Exercise goal => Take the data below and copy exactly the lines starting at the one with "via Twitch (the" and finishing at the one with "takes some effort", both included.

Supplied records =>
Content starts
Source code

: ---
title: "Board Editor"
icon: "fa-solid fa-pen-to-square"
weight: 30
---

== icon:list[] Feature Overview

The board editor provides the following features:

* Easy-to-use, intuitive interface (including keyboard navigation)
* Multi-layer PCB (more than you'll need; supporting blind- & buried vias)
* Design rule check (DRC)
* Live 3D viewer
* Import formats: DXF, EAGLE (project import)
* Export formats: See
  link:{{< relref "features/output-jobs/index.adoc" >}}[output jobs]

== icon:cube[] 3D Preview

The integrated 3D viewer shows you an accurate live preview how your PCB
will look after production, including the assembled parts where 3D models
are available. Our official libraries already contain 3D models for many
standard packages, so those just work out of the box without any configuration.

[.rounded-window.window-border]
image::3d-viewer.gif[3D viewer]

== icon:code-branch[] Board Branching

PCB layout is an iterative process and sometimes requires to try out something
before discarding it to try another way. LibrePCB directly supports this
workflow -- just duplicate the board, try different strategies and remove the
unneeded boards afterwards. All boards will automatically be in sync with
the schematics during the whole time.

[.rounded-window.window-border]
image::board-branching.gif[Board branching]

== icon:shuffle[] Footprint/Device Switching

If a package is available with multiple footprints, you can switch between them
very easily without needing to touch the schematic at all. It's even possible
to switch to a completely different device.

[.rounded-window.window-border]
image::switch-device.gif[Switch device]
Content ends
Content starts
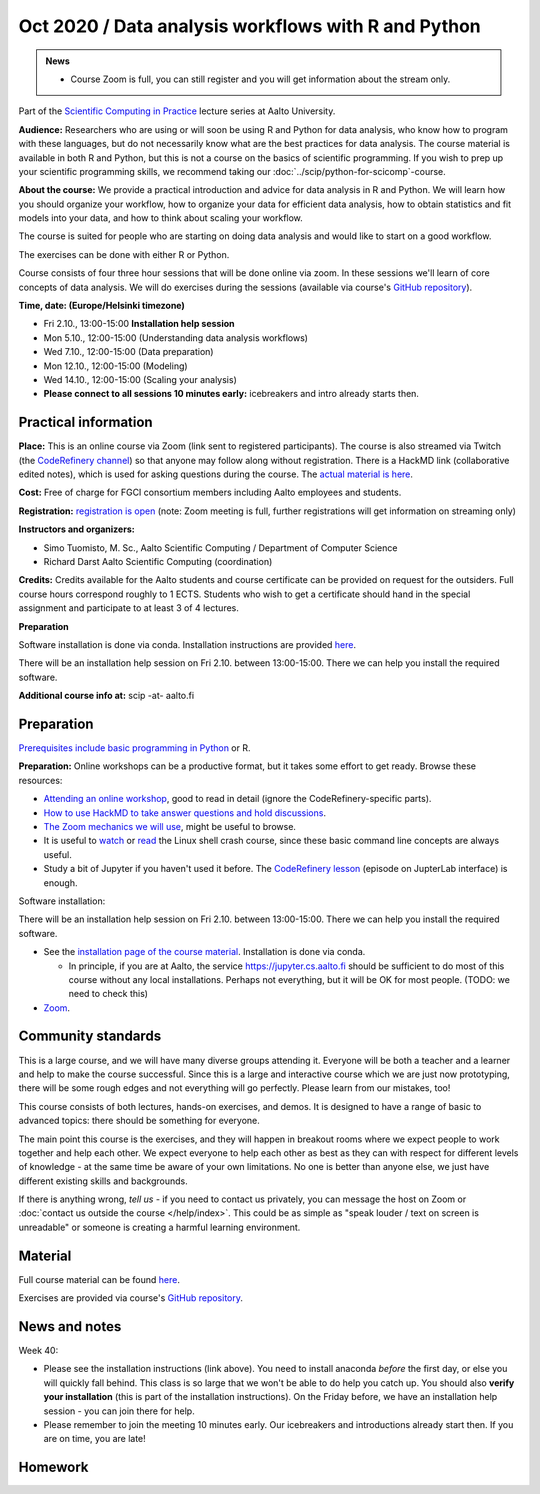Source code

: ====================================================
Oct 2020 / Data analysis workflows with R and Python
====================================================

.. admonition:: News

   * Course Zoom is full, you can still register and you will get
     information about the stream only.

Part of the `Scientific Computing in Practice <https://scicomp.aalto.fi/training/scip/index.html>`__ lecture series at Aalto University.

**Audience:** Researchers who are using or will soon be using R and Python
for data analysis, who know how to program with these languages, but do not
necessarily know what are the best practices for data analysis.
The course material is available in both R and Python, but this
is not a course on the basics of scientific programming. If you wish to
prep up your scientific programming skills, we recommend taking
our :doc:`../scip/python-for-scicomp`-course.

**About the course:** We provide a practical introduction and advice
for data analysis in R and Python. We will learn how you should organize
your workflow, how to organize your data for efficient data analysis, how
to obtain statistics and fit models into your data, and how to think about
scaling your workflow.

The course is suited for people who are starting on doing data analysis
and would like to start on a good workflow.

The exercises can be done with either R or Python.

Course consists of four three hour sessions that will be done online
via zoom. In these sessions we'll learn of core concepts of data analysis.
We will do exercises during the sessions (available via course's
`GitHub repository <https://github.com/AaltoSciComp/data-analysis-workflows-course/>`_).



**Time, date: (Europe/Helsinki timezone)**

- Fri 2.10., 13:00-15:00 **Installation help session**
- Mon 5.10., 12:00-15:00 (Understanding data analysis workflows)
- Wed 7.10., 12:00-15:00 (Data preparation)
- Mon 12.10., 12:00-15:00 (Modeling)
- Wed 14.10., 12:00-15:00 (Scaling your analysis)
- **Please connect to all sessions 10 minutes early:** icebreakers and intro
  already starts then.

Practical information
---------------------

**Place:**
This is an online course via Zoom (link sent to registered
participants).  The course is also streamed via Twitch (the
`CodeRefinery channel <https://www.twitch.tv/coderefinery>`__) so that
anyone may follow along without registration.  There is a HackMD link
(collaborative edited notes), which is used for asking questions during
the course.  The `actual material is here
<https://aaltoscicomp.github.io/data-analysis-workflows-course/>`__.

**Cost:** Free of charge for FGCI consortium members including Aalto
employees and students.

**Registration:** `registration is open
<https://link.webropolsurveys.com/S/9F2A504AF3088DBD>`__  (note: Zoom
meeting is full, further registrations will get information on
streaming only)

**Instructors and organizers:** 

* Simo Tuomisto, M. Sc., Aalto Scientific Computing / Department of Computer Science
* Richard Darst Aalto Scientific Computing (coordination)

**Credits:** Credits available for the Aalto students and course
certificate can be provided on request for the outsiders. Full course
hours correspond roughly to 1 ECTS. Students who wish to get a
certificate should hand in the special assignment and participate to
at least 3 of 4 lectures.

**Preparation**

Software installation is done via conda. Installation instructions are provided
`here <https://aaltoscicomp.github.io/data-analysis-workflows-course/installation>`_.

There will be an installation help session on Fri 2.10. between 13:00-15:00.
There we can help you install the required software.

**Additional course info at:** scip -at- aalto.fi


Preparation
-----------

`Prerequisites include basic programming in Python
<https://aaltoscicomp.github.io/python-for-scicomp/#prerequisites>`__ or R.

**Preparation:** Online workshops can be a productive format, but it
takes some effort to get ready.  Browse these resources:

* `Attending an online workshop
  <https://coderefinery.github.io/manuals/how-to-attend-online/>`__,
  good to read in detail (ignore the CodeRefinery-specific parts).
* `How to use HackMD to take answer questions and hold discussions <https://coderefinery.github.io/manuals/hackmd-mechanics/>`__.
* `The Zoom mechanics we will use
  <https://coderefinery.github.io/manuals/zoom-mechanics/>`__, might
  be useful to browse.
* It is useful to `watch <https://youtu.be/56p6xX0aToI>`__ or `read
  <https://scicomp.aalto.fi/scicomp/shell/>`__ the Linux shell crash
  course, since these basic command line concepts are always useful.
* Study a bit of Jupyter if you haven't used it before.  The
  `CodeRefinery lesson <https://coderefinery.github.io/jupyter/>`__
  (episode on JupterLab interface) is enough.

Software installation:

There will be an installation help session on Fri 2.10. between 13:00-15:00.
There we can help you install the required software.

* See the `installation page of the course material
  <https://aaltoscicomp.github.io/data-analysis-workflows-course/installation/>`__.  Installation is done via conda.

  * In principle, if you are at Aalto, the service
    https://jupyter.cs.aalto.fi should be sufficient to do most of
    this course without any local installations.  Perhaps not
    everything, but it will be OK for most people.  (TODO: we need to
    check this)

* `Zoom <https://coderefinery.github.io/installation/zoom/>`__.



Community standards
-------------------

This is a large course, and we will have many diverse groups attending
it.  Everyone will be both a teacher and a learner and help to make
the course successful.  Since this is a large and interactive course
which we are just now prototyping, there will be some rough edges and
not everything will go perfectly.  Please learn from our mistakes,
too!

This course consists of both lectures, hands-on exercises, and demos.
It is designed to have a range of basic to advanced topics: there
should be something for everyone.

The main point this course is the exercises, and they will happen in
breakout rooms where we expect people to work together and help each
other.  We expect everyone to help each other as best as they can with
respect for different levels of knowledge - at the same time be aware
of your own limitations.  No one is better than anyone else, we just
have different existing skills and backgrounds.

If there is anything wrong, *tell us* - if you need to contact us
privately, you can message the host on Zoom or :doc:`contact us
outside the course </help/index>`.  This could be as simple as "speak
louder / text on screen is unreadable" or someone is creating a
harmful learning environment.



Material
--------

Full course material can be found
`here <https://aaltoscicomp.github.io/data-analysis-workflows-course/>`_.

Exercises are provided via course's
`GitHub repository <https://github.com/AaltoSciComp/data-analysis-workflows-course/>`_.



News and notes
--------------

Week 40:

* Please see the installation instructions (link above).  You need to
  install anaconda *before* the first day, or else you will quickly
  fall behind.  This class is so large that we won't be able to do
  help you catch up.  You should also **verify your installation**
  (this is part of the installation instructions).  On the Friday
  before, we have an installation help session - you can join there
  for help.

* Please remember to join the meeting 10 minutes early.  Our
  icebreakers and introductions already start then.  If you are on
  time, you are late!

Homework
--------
Content ends
Problem solution =>
participants).  The course is also streamed via Twitch (the
`CodeRefinery channel <https://www.twitch.tv/coderefinery>`__) so that
anyone may follow along without registration.  There is a HackMD link
(collaborative edited notes), which is used for asking questions during
the course.  The `actual material is here
<https://aaltoscicomp.github.io/data-analysis-workflows-course/>`__.

**Cost:** Free of charge for FGCI consortium members including Aalto
employees and students.

**Registration:** `registration is open
<https://link.webropolsurveys.com/S/9F2A504AF3088DBD>`__  (note: Zoom
meeting is full, further registrations will get information on
streaming only)

**Instructors and organizers:** 

* Simo Tuomisto, M. Sc., Aalto Scientific Computing / Department of Computer Science
* Richard Darst Aalto Scientific Computing (coordination)

**Credits:** Credits available for the Aalto students and course
certificate can be provided on request for the outsiders. Full course
hours correspond roughly to 1 ECTS. Students who wish to get a
certificate should hand in the special assignment and participate to
at least 3 of 4 lectures.

**Preparation**

Software installation is done via conda. Installation instructions are provided
`here <https://aaltoscicomp.github.io/data-analysis-workflows-course/installation>`_.

There will be an installation help session on Fri 2.10. between 13:00-15:00.
There we can help you install the required software.

**Additional course info at:** scip -at- aalto.fi


Preparation
-----------

`Prerequisites include basic programming in Python
<https://aaltoscicomp.github.io/python-for-scicomp/#prerequisites>`__ or R.

**Preparation:** Online workshops can be a productive format, but it
takes some effort to get ready.  Browse these resources:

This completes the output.